> _Exercise prompt_:
In the entries that follow, the lines from the one with "Substitution Policy" through the one with "increased demand, especially" are the ones to write out, exactly and with both ends included. Nothing else should appear.

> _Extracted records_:
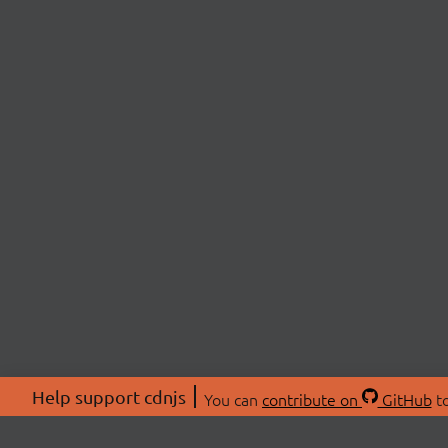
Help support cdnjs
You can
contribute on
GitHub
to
* * *
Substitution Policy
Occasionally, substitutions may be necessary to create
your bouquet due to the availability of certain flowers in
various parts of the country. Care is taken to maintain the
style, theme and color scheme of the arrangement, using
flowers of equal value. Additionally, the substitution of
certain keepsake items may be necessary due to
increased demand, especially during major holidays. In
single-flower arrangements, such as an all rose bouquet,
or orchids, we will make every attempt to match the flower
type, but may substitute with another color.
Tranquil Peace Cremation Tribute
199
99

> _Expected answer_:
Substitution Policy
Occasionally, substitutions may be necessary to create
your bouquet due to the availability of certain flowers in
various parts of the country. Care is taken to maintain the
style, theme and color scheme of the arrangement, using
flowers of equal value. Additionally, the substitution of
certain keepsake items may be necessary due to
increased demand, especially during major holidays. In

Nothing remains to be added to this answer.